16 May 2012

Gaudy Night (Dorothy Sayers)

So this review was going to start with a rant about how Dorothy Sayers's tour de force Gaudy Night was out of print and what is WRONG with people, but I've learned that Harper is reissuing it in October with a swank new cover, which has simmered me back down. This is a book which should not be lost: partly because it contains a crucial chunk of her twenty-year Lord Peter Wimsey narrative, in the form of the BEST PROPOSAL EVER (fictional division, of course; don't get het up there, Andersen). Still more vital, it portrays the lives and travails of educated women in the first decades of the twentieth century, from their own perspectives--an experience that must not be forgotten. I hesitate to call it the first feminist detective novel, not being an expert on either category, but it is certainly early, and important.

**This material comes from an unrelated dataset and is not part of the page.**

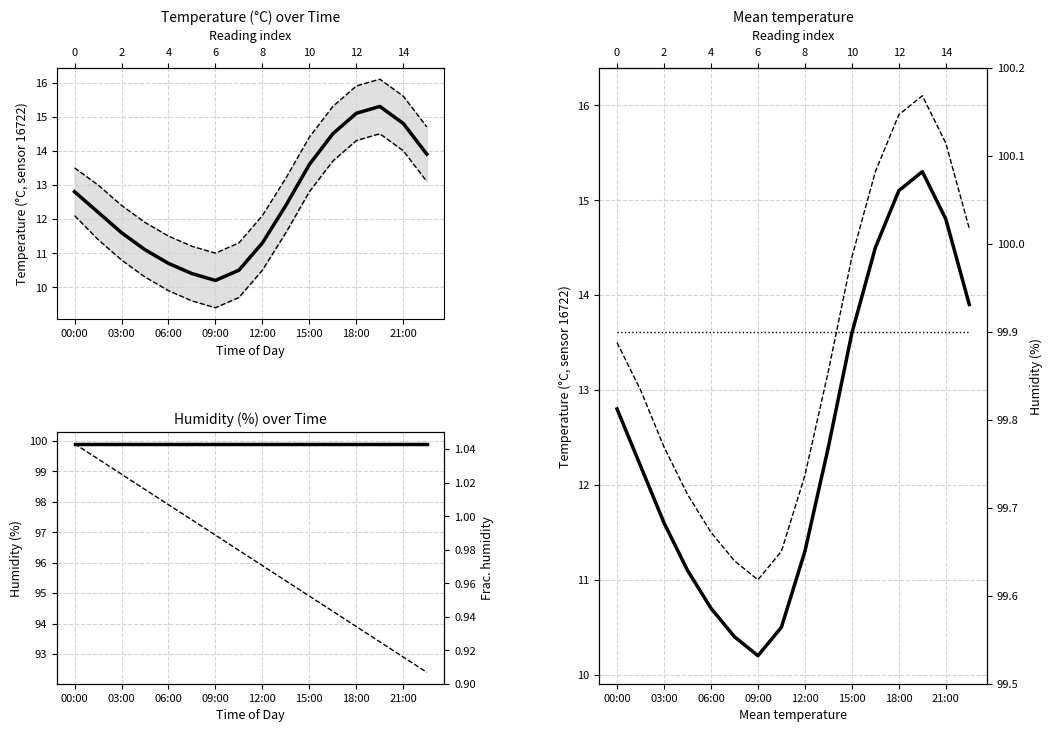

What is the label of the 11th point from the left?

10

If you're not familiar with Lord Peter Wimsey, you are in for a treat come October. The short version is: Bertie Wooster but fiercely bright, and a detective. With a monocle! As charming a character as he is, though, he appears in Gaudy Night for maybe a tenth of its pages--and detecting proper takes up maybe a fourth. Most of the book centers on Harriet Vane, a mystery writer Peter saved from the gallows when she was accused of murdering her lover in Strong Poison. He fell madly in love with her, and had been proposing to her on a regular basis--and being refused--for years since. He does nothing so unpleasant as stalk, never fear, merely sending a polite letter every month or so; she continues to demur not from antipathy, but from resentment over being indebted to him for her life, and an unwillingness to award herself as recompense for said debt.

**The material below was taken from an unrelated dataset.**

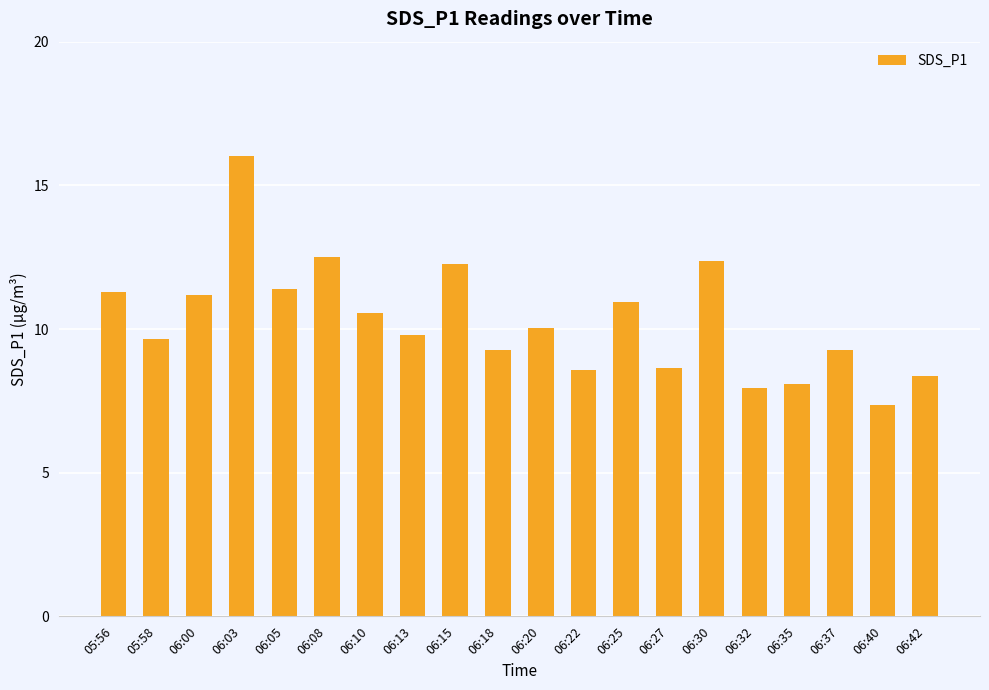

What is the value of the 3rd bar from the left?

11.2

The book takes place in 1935, as Harriet returns to Shrewsbury College, Oxford, for her class reunion, dubbed the "Gaudy." After a weekend of friendships rekindled (and regretfully outgrown) with former classmates and dons alike, she's drawn back to the city of dreaming spires by a pleading letter from the Dean, who knows her dabbling in detection and needs discreet help. There's been a rash of nasty happenings on Shrewsbury campus: poison-pen letters, obscene drawings, vandalism, including a bonfire of students' gowns in the quad and the wanton destruction of Miss Ludgate's long-in-the-making manuscript on her new theory of prosody. The culprit seems bitterly hostile towards unmarried academic women, branding them as harpies and man-eaters . . . and timing and circumstances point to one of Shrewsbury's own.

So why not call in the police, or at least alert the highers-up at Oxford? Well, the very nature of the pranks--their pointedness at the collegiate woman--begs for as little publicity as possible. Women were only granted the right to receive degrees from Oxford in 1920 (Sayers, like Harriet, was one of the first women to do so), and they're still regarded as at best unusual and at worst unnatural. Harriet fumes when the gown-burning incident is reported by a London paper as an "Undergraduettes' Rag" investigated by the "Lady Head":
Women, of course, were always news. Harriet wrote a tart letter to the paper, pointing out that either "undergraduate" or "woman student" would be seemlier English than "undergraduette," and that the correct method of describing Dr. Baring was "the Warden." The only result of this was to provoke a correspondence headed "Lady Undergrads," and a reference to "sweet girl-graduates."
This sort of sniggering is exactly why Shrewsbury's academics want an investigation on the quiet. And while Harriet protests she's hardly a professional, she's happy to oblige by moving back onto campus, ostensibly to research a biography of Gothic writer Sheridan Le Fanu. And she's fallen back in love with the intellectual life, after years away in unlucky love and literary society. In between incidents with Shrewsbury's mad prankster, Sayers luxuriates in conversation, between smart and opinionated women, about who they are, who they could be, what society demands of them and what it should. It's wonderful to read, both as artifact and as sad testimony to what hasn't changed.

For a mystery novel, Gaudy Night seems to have little at stake--no murder, no theft of material property (beyond those academic gowns, weighty with their symbolic value). But what's threatened is far more precious: the right of women to pursue the examined life, to find paths other than marriage and family. Though Harriet finally accepts Peter's suit at novel's end, it's from a realization that he does, indeed, view her as an equal, a mind to rival his own. His successful proposal demonstrates this--he addresses her not only in Latin, but in a snippet from an Oxonian degree-granting ceremony, calling her magistra, literally, a woman with a master's degree. It's, uhm, really, really romantic. Almost as romantic as having my attention distracted from a book of Onion sports reporting to be proposed to in front of my whole family on Christmas morning . . .


  1. This is a good one. I hope you follow it up with the sequel, Busman's Honeymoon. My favorite Peter Whimsey books, however, are the Harriet-less Murder Must Advertise (based on Sayers' own experience as an ad copywriter) and especially The Nine Tailors.

  2. Oh, I read all the Sayers in a wonderful frenzy some years ago! They're all worth a re-read, to be sure.

  3. I enjoy this book enough to go looking for it to read and I stay up reading it even though it is past my bedtime.